A Juan Pablo, cuando era niño…
Hago una pausa que ha acompañado mi discurso en los últimos meses; debo reconocerlo, crecientemente disidente de la gestión en general de la actual administración federal de México, comenzando claro está, por la que le ha dado a su aviación civil para abordar un tema que no me parece menor: los niños del mundo.
Justo este día 30 de abril en el que se les celebra, me convoca la madre de “Toñito” a esparcir sus cenizas en el bosque hidalguense, luego de que han pasado 15 años de que nos regaló una visita a la tierra, de apenas dos días de duración, solo para regresar a ese asteroide universal del que provino y en el que con toda seguridad de resguardó.
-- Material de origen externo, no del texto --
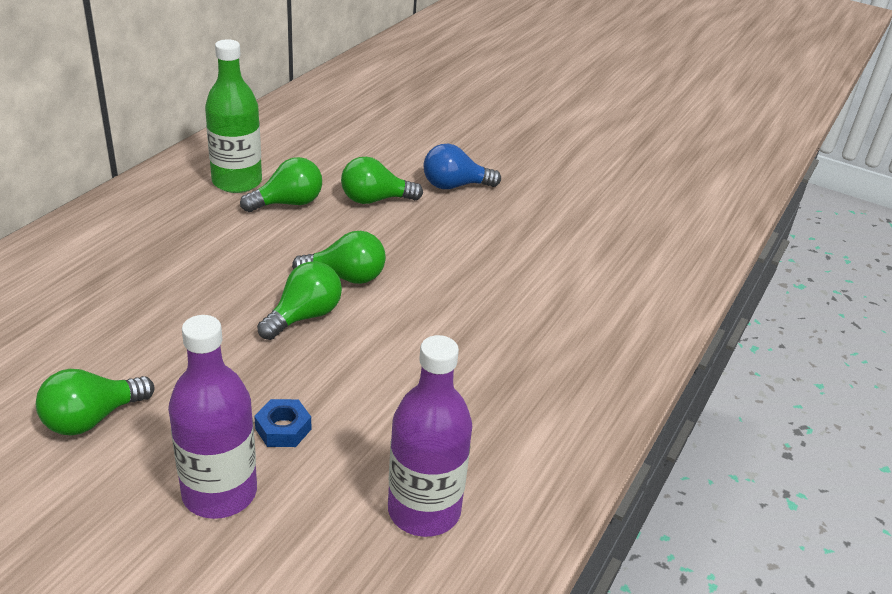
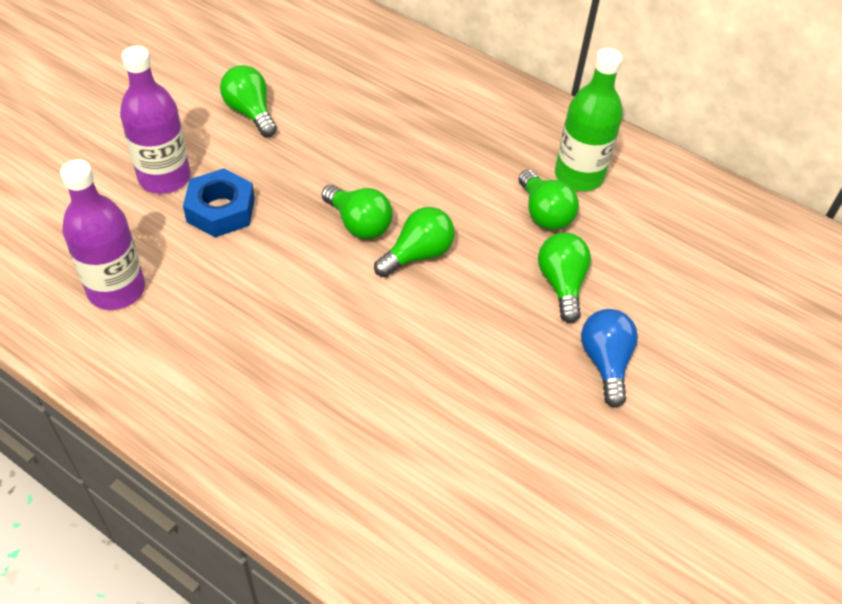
camera: 95 degrees right, 15 degrees up
(283, 429) = (221, 210): blue nut -> blue nut, size x1.66
(346, 277) = (418, 254): green light bulb -> green light bulb turned 135 degrees counterclockwise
¿Será que mi hijo decidió mejor huir de una humanidad capaz de hacer con los niños lo que les están haciendo, por ejemplo, en la Franja de Gaza, Sudán y por doquier? ¡Híjole! A estas alturas de la vida ya no puedo descartar nada.
Lo cierto es que, contrario a lo que esos familiares y amigos “maduros” para los cuales una vida tan breve, como la que tuvo mi pequeño tulancingüense, no merece inclusive ni el recuerdo y no debo lamentar su prematura muerte ¡así de insensible puede ser la gente, aun la que uno cree la más cercana!, esos días de mayo de 2009 en los que valientemente luchó para salir adelante de su padecimiento, marcaron la vida de su madre y claro está, la mía.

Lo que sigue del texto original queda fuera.